I was under impression that all latest browsers are with XPath 2 now. When I use lower-case()
and uppser-case()
(functions introduced in version 2) Chrome throws a syntax error. However, their older alternative translate()
works fine.
Is this a bug or does the latest Chrome actually use XPath 1? Is there a command / way to find out the XPath version?
// Finds the element as expected.
$x('//h2/text()[. = "Delete"]')
// Doesn't find the element (also expected).

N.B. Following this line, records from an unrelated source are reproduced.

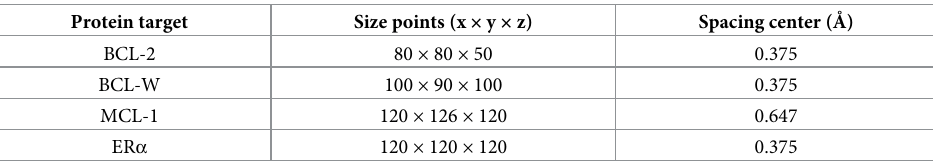
Table 1. The grid box values used for molecular docking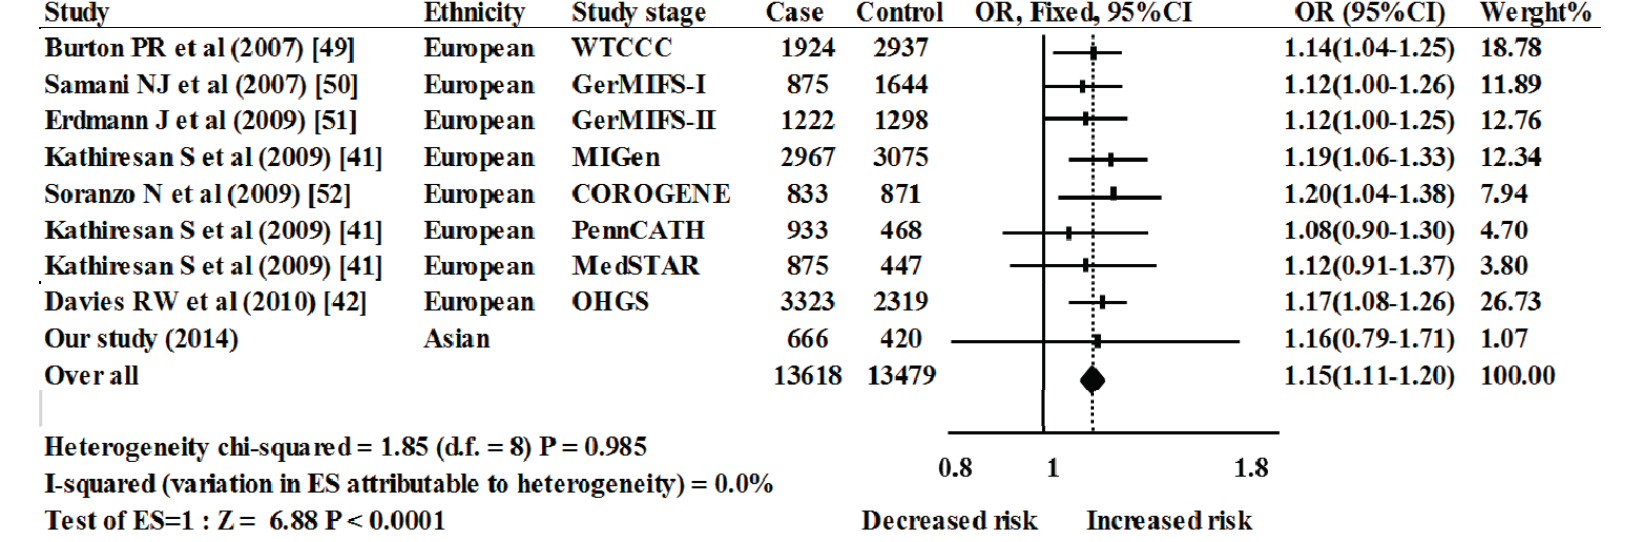
Figure 4. Meta-analysis of 9 association studies between rs11066301 and risk of CAD. WTCCC (Wellcome Trust Case Control Consortium), GerMIFSI (German MI Family Study I), GerMIFSII (German MI Family Study II), MIGen (Myocardial Infarction Genetics Consortium), COROGENE (Corogene study), PennCATH (PennCATH), Medstar (MedSTAR), OHGS (Ottawa Heart Genomics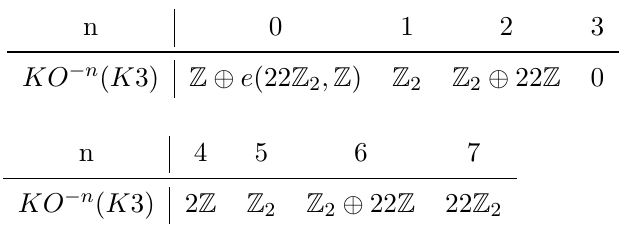
Table 19 . KO-groups KO − n ( K 3) , n = 0 , . . . , 7 , up to extensions. The result can be extrapolated to n ≥ 8 by Bott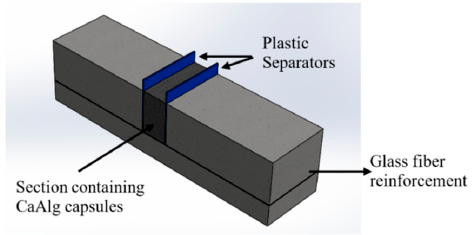
Figure 2. Schematic of the mold separation to incorporate the CaAlg capsules to the middle section.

$x('//h2/text()[. = "delete"]')
// SyntaxError: Failed to execute 'evaluate' on 'Document': The string '//h2/text()[lower-case(.) = "delete"]' is not a valid XPath expression.
$x('//h2/text()[lower-case(.) = "delete"]')
Solution 1:
No, Chrome uses XPath 1.0.
You can simplify your XPath expression to just a v2.0 function to see this:
$x("lower-case('ABC')")
SyntaxError: Failed to execute 'evaluate' on 'Document': The string 'lower-case('ABC')' is not a valid XPath expression.
Trying any other XPath 2.0 function such as current-date()
will yield a similar error.
There is no built-in way of definitively determining the version of an XPath implementation other than by such probes.
XSLT, on the other hand, has system-property('xsl:version')
for determining version 1.0 versus 2.0.
Solution 2:
Google Chrome (or Chromium) still uses libxml2 thus is limited to XPath 1.0. Cf. this Readme from the source.